(GIVEN PASSAGE Opens)
Our library also supports Extended Pre-Training (EPT), which is generally useful when users want to train a pretrained model on a large number of samples. The training behaviour of EPT is similar to that of pretraining where users might wanna make sure the models runs through entire corpus of data available and be trained on whole set of tokens without any specific masking.
See below for information on when this document was last updated and the release which supports this feature.
We support training via packing dataset samples by specifing --packing=True in the command line parameters. Users can choose to specify --max_seq_len=<value like 4k/8k> to provide the maxium sequence length of each chunk post packing.
We provide below details on how to use different style of datasets with the library.
Users can pass a single dataset to the library by using a data_config.
Lets say you have a JSONL data file which contains text to be trained on in each line that you want to perform EPT on, you can create a data_config for the dataset in this manner,
Example dataset,
{"text":"I am one sample which doesn't exceed the max seq length"}
{"text":"I am also another sample which doesn't exceed the max seq length"}
...
Sample data config for the above use case.
dataprocessor:
type: default
streaming: false
datasets:
- name: apply_custom_jinja_template
data_paths:
- "FILE_PATH"
data_handlers:
- name: apply_custom_jinja_template
arguments:
remove_columns: all
batched: false
fn_kwargs:
formatted_text_column_name: "formatted_text"
template: '{{element["text"]}}{{eos_token}}'
- name: tokenize
arguments:
remove_columns: all
batched: false
fn_kwargs:
text_column_name: "formatted_text"
truncation: false
max_length: 4096
And the commandline passed to the library should include following.
--data_config_path <path to the data config> --packing=True --max_seq_len 8192
Please note that for non tokenized dataset our code adds EOS_TOKEN to the lines, for e.g. text column before tokenizing and passing that as a dataset.
If a user wants to utilize multiple datasets and want to sample the datasets. This can be achieved by specifying multiple datasets in the data config with different sampling ratios.
Sample data config for sampling among multiple datasets
dataprocessor:
type: default
sampling_stopping_strategy: first_exhausted
seed: 66
datasets:
- name: non_tokenized_text_dataset_1
sampling: 0.3
data_paths:
- "FILE_PATH"
data_handlers:
- name: apply_custom_data_formatting_template
arguments:
remove_columns: all
batched: false
fn_kwargs:
dataset_text_field: "dataset_text_field"
template: "dataset_template"
- name: non_tokenized_text_dataset_2
sampling: 0.4
data_paths:
- "FILE_PATH"
(GIVEN PASSAGE Closes)
(EXTRACTED RECORDS Opens)
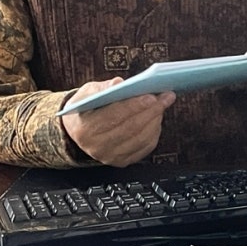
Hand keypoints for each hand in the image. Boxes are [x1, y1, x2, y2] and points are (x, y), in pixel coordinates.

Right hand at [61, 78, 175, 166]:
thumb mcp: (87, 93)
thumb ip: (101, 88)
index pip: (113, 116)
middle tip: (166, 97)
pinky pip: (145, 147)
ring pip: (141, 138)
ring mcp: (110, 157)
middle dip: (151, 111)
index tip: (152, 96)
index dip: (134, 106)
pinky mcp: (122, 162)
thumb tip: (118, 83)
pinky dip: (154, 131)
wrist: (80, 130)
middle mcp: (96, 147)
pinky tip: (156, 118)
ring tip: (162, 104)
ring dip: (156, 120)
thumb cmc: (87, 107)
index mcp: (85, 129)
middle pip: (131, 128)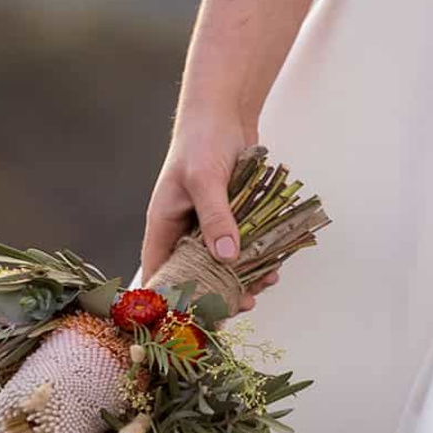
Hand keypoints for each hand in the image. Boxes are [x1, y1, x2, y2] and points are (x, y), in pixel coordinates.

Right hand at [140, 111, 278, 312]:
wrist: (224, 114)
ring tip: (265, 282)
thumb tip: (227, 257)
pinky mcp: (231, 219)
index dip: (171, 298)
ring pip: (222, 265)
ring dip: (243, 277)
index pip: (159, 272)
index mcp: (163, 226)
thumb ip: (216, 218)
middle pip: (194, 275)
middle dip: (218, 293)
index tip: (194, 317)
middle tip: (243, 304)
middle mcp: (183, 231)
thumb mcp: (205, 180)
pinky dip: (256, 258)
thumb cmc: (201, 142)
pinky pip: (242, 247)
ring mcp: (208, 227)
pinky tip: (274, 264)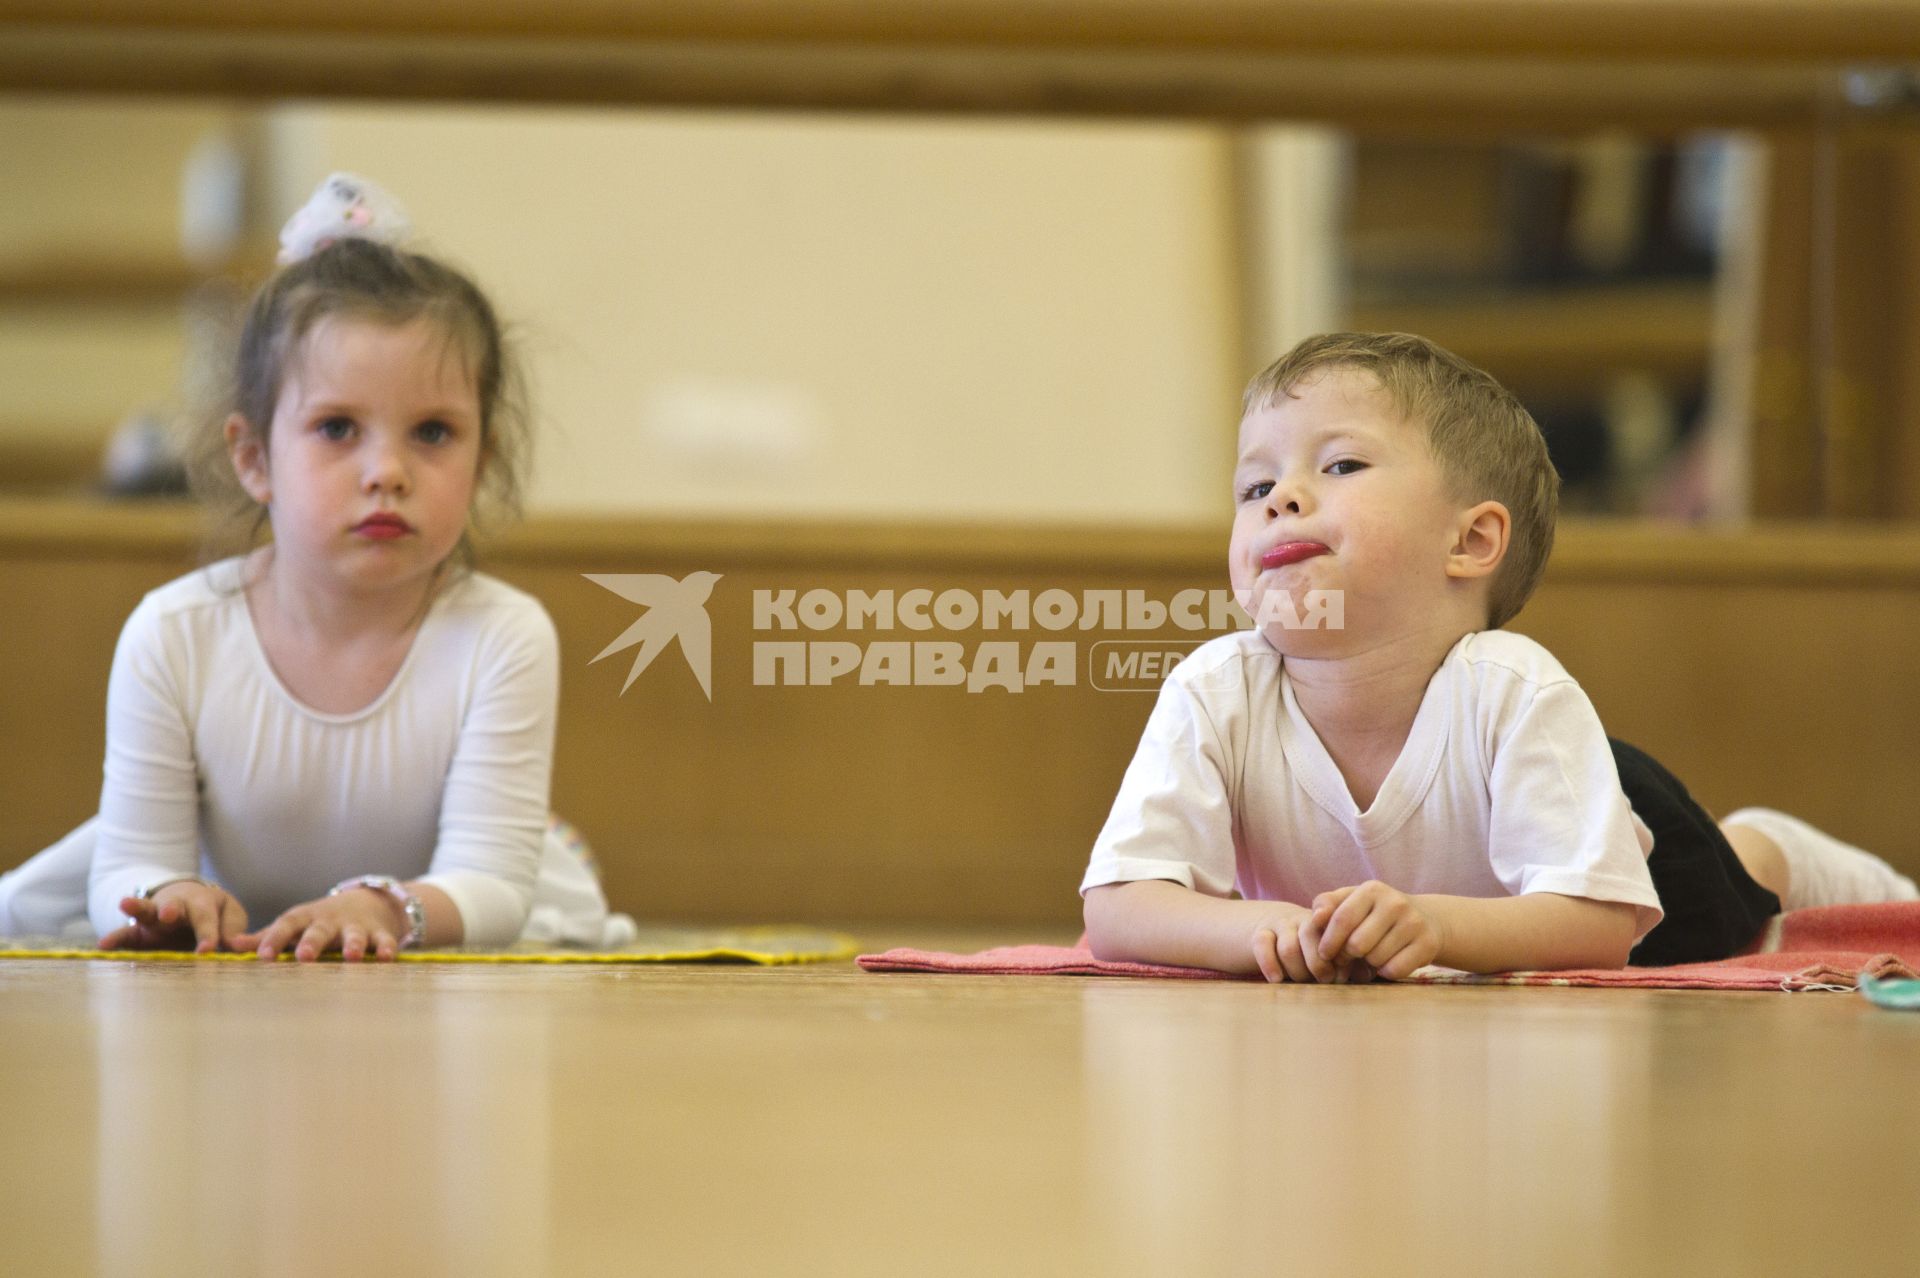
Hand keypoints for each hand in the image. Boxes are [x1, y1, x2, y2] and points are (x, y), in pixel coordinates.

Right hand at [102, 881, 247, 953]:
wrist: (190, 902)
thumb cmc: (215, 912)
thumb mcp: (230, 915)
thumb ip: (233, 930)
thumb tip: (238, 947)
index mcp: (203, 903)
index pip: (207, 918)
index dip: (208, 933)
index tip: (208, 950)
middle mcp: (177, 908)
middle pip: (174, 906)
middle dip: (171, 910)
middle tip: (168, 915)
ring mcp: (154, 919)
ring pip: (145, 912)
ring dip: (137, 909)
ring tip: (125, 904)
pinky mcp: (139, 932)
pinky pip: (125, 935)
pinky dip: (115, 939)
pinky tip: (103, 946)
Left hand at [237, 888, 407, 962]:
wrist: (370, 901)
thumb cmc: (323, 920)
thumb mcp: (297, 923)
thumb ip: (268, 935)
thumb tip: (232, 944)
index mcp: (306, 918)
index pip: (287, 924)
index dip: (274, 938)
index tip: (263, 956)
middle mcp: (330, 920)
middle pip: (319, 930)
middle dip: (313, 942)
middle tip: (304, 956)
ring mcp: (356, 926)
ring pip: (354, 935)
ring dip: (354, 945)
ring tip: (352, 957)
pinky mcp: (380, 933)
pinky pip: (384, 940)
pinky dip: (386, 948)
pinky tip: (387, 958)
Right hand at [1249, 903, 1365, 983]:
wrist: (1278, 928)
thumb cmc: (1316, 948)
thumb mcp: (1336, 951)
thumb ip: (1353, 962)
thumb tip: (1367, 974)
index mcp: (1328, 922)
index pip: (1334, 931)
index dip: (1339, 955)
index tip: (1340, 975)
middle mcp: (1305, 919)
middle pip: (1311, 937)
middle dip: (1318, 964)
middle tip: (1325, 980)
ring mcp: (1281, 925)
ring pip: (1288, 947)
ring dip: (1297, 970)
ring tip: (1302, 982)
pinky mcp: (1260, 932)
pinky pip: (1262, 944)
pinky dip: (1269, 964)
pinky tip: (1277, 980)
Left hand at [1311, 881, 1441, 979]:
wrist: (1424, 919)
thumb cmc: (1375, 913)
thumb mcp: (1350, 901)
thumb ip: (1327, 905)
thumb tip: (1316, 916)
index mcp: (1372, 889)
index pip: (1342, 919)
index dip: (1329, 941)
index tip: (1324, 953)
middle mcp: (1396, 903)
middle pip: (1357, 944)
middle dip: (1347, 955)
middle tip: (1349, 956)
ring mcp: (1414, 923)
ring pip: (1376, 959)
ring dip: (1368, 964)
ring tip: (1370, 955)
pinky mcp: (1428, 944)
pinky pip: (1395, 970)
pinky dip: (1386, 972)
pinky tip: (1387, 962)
(EXTRACTED RECORDS Closes)
◆ INSTRUCTIONS:
a) Answer these from the EPT guide:
(i) Which command-line parameter turns on packing of dataset samples?
(ii) What value does the multi-dataset sample config give for seed?
(iii) What sampling ratio is assigned to non_tokenized_text_dataset_2?
b) Render this sentence from the EPT guide in Spanish: "Users can pass a single dataset to the library by using a data_config."

◆ RESPONSES TO THE TASKS:
a)
(i) --packing=True
(ii) 66
(iii) 0.4

b) Los usuarios pueden pasar un único conjunto de datos a la biblioteca mediante un data_config.